PROMPT: Search the material below for the string "ankle". Return every line that holds it.

------------------------------------------------------------------------

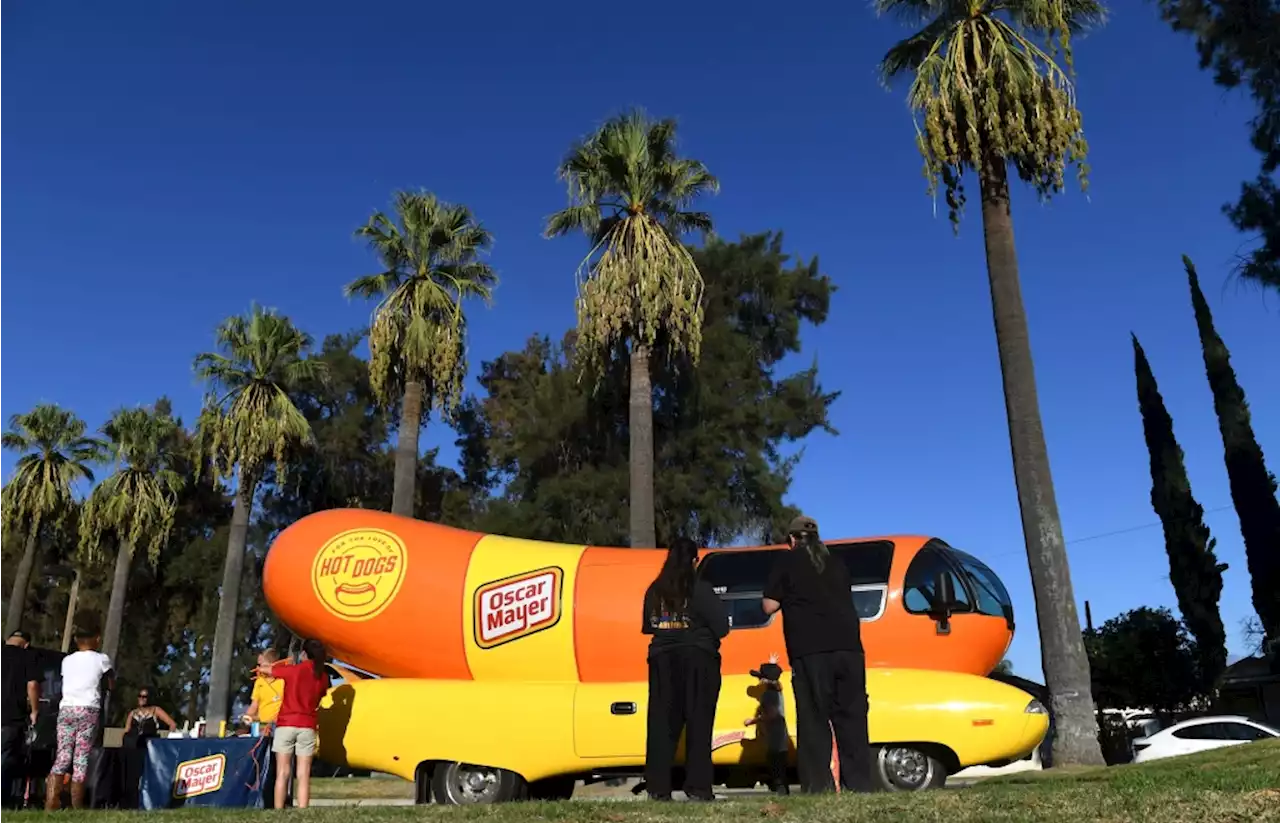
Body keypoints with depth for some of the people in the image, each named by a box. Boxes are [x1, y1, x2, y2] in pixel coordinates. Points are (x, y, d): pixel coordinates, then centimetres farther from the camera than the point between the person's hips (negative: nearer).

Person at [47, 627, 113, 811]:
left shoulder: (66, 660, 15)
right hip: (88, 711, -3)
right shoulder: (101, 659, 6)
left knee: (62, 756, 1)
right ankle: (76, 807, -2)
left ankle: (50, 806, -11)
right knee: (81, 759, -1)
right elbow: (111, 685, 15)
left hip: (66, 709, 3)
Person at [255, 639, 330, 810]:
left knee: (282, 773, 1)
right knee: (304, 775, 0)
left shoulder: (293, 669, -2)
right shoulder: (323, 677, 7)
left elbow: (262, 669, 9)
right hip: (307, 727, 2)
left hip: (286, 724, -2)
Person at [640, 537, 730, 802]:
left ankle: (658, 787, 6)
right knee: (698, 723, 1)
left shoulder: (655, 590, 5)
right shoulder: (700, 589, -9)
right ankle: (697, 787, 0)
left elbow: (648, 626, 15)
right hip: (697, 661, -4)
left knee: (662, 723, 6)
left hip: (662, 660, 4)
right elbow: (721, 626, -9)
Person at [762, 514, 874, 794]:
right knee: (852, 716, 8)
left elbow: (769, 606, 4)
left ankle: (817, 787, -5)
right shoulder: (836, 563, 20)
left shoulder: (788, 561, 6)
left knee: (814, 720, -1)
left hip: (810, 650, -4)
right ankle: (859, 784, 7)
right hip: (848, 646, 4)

------------------------------------------------------------------------

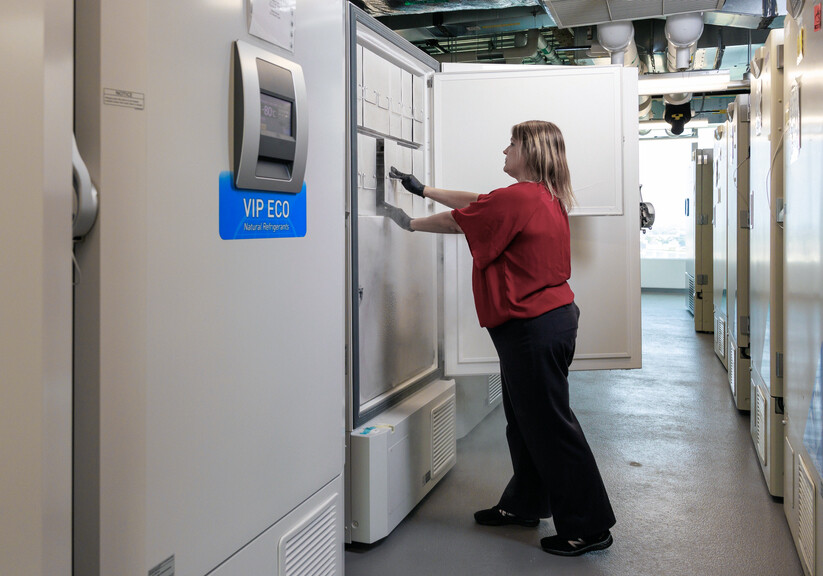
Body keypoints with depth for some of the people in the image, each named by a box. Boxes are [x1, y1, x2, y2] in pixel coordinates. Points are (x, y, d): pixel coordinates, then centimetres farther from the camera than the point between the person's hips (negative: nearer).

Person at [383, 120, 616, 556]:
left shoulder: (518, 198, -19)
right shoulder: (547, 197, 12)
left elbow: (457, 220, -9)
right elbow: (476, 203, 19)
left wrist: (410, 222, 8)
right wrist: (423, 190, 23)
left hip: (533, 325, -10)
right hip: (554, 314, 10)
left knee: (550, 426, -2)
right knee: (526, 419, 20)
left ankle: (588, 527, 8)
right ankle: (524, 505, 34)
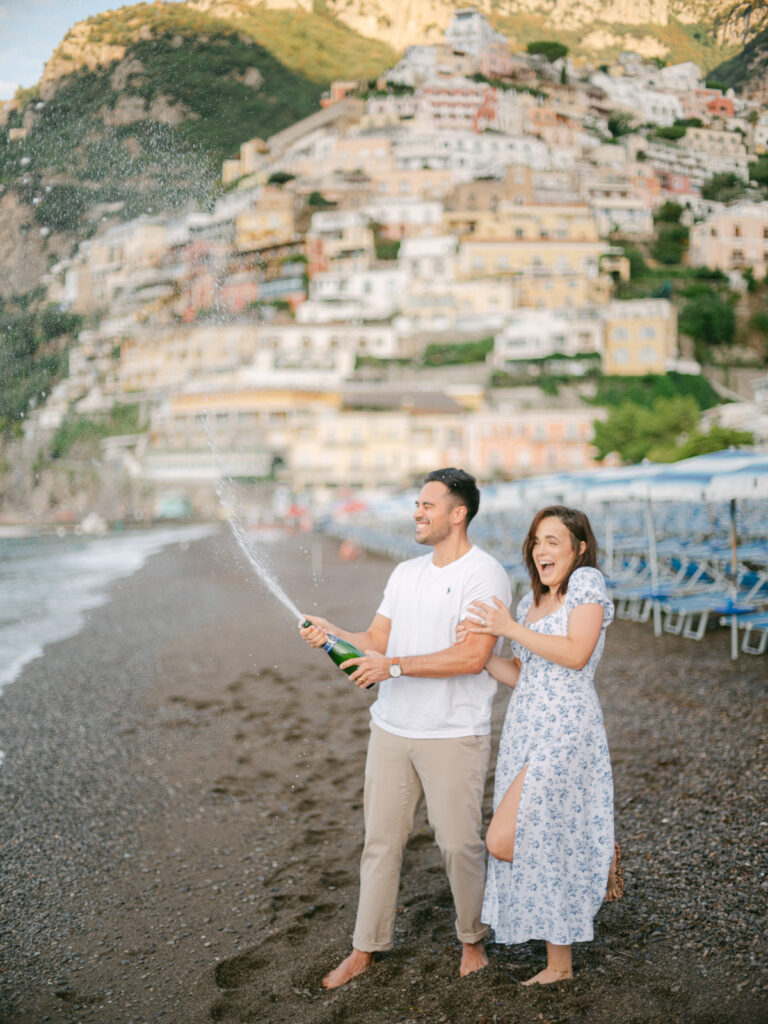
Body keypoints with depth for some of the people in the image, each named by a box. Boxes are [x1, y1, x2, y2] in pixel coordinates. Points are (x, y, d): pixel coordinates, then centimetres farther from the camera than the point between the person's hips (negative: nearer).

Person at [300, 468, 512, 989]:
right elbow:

------------------------------------------------------------------------

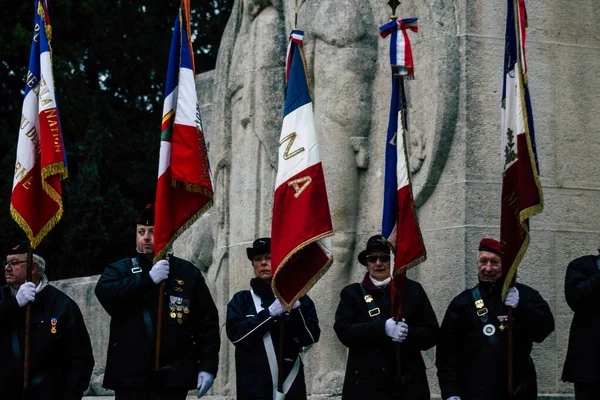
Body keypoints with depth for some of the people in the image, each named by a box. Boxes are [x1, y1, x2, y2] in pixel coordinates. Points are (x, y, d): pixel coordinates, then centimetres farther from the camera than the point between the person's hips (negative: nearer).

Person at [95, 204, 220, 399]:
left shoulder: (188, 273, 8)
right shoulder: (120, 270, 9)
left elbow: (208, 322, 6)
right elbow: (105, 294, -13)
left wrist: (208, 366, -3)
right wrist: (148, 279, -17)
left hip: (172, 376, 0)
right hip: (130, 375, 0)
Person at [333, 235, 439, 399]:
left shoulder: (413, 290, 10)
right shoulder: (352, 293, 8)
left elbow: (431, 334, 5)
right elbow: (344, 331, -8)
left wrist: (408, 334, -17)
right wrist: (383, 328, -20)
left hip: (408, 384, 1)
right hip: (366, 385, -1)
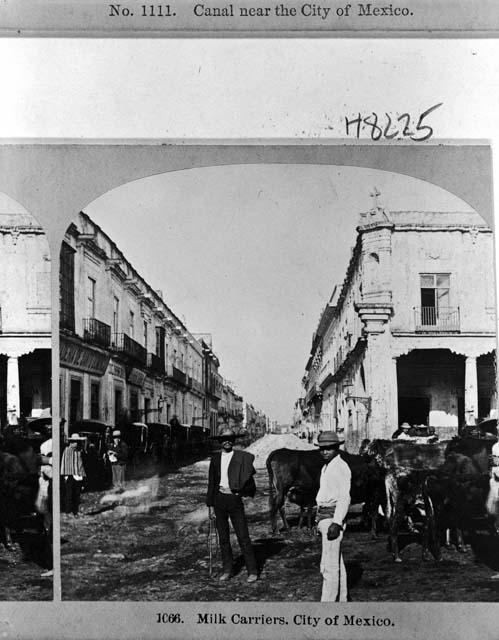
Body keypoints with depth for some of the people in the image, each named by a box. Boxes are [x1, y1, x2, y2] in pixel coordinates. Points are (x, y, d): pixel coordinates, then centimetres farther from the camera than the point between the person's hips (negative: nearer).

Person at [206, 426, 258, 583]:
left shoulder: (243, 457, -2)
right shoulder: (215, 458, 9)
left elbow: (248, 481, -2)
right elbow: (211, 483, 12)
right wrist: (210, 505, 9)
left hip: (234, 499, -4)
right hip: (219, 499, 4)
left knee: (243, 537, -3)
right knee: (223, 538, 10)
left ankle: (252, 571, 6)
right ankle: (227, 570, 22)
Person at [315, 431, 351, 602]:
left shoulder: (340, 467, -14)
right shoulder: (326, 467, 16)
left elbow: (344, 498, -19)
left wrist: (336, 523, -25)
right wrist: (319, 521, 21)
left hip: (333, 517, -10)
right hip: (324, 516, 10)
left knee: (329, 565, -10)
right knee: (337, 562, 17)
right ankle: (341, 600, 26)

------------------------------------------------------------------------

TASK OUTPUT:
right ankle: (76, 807, -2)
left ankle: (50, 806, -11)
left ankle: (658, 787, 6)
right ankle: (697, 787, 0)
left ankle: (817, 787, -5)
right ankle: (859, 784, 7)
left ankle: (588, 527, 8)
right ankle: (524, 505, 34)
left ankle: (252, 571, 6)
right ankle: (227, 570, 22)
right ankle: (341, 600, 26)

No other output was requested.